In Royal Coal, the applicable CBA language stated that benefits “shall be guaranteed during the term of this Agreement.” 768 F.2d at 590 (emphasis omitted). Based on this language showing “the intent of the parties,” id., we determined the benefits did “not extend beyond the expiration of” the CBA:
Employer obligations and employee rights, under a collective bargaining agreement, do not survive the expiration of the agreement absent a clear intention of the parties. Id. at 592 (quotation omitted).
In the face of the durational language in the CBAs, our clear precedent in Keffer and Royal Coal does not support a finding that the Retirees have made a showing, much less a clear showing, of a likelihood of success on the merits so as to meet the Winter standard.
The Retirees also contend they are likely to succeed on the merits because, in their view, the language of the relevant CBAs infers an intent for retiree healthcare benefits to extend beyond expiration of the relevant CBA, despite the durational language which limits benefits to the length of the agreement. For instance,
the Retirees argue (among other things) the fact that Century did not specifically reserve the right to eliminate or alter benefits suggests that the bargainers did not intend to delegate to Century such a right.
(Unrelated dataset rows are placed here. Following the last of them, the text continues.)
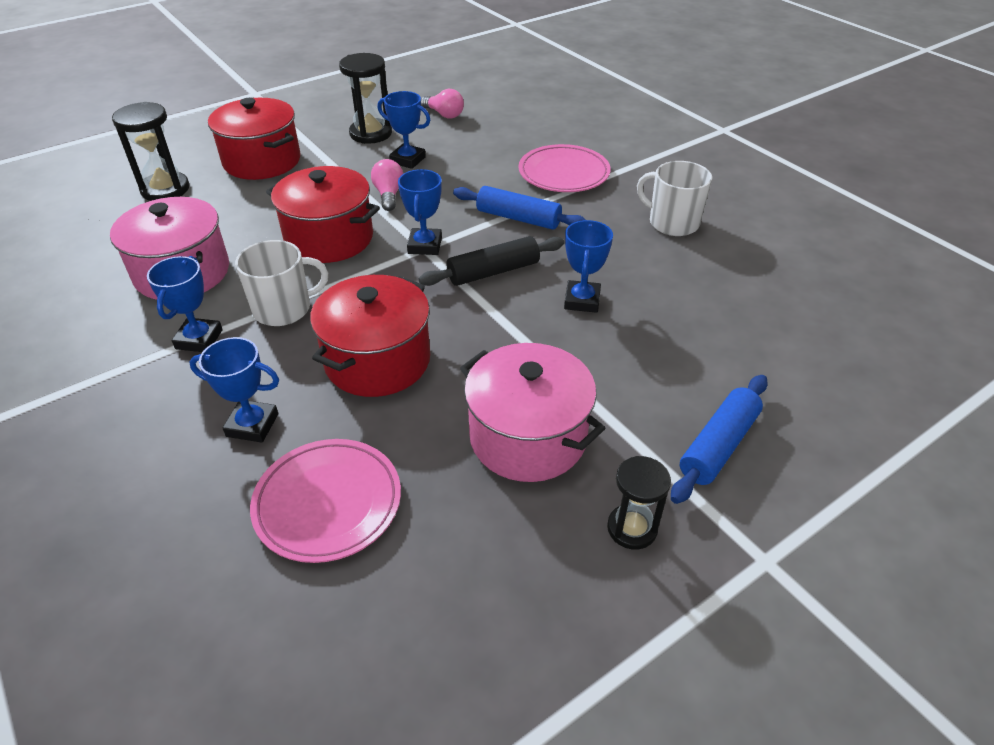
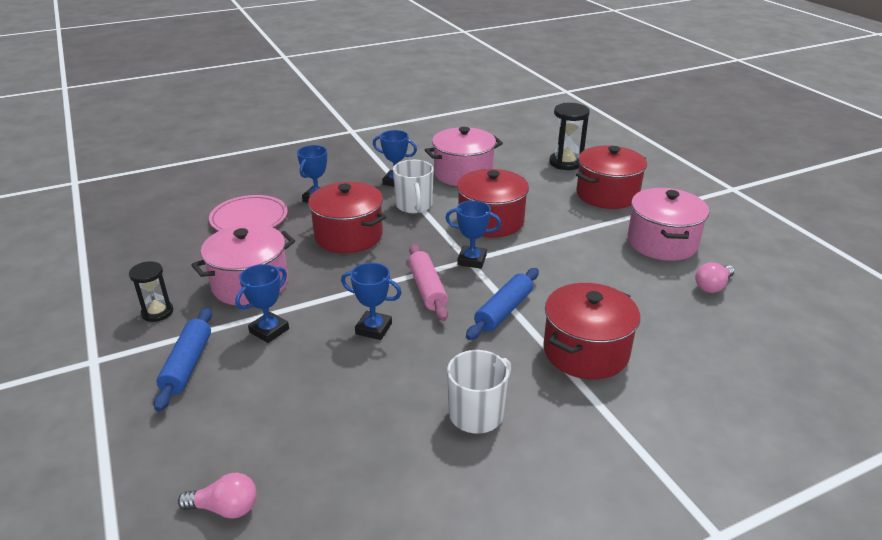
camera: 100 degrees right, 10 degrees down
(371, 133) = (662, 243): black hourglass -> pink pot
(389, 195) = (551, 247): pink light bulb -> pink light bulb (225, 508)
(407, 160) = (612, 259): blue trophy -> blue trophy (269, 330)
(493, 272) = (427, 289): black rolling pin -> pink rolling pin
(563, 173) = (585, 351): pink plate -> red pot
(718, 446) = (187, 365): blue rolling pin -> blue rolling pin turned 45 degrees clockwise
As noted by the district court, however, “[i]t might just as easily be explained ... that Century deemed a reservation of rights as to healthcare benefits unnecessary inasmuch as it deemed the subject to arise anew during each bargaining cycle.” Dewhurst, 731 F.Supp.2d at 518 n. 19. As with each of the Retirees' contentions, even if the absence of a reservation of rights provision were to inject ambiguity into the relevant CBAs, that ambiguity alone could not satisfy the Retirees' burden under Winter to make a “clear showing,” 129 S.Ct. at 376, that they are “likely to succeed on the merits.” Id. at 374.
Similarly, the district court did not agree with the Retirees' contention that healthcare benefits should be deemed vested because their pension benefits are specifically written to be vested and the healthcare benefit plan requires eligibility to receive a pension as a precondition for eligibility for healthcare benefits. The district court aptly noted “that language in the parties' pension agreements explicitly suggesting vesting as to pension benefits in actuality undercuts an inference of vesting as to healthcare benefits” because the healthcare provision contains no such language. 731 F.Supp.2d at 517–18 “[T]he language referenced indicates that the parties understood how to vest an employee or retiree benefit when they chose to do so. The failure to do so explicitly with retiree healthcare benefits ... is telling.” Id. at 518.
In sum, we have reviewed the record and agree with the district court that “for each contention offered by [the Retirees], an equally or more compelling response is, in the main, presented by Century.” Id. at 520. Given the durational limitation similar to that in Royal Coal which is present in the relevant agreements, the Retirees fail to show that they are likely to succeed on the merits. Consequently, the Retirees, who “must establish” that they meet the Winter standard in order to be awarded a preliminary injunction, fail to do so. The district court did not abuse its discretion in so holding.
The district court issued a thorough and well-reasoned opinion explaining in detail that the Retirees failed to establish a likelihood of success on the merits. We agree and therefore affirm the district court's denial of the motion for a preliminary injunction.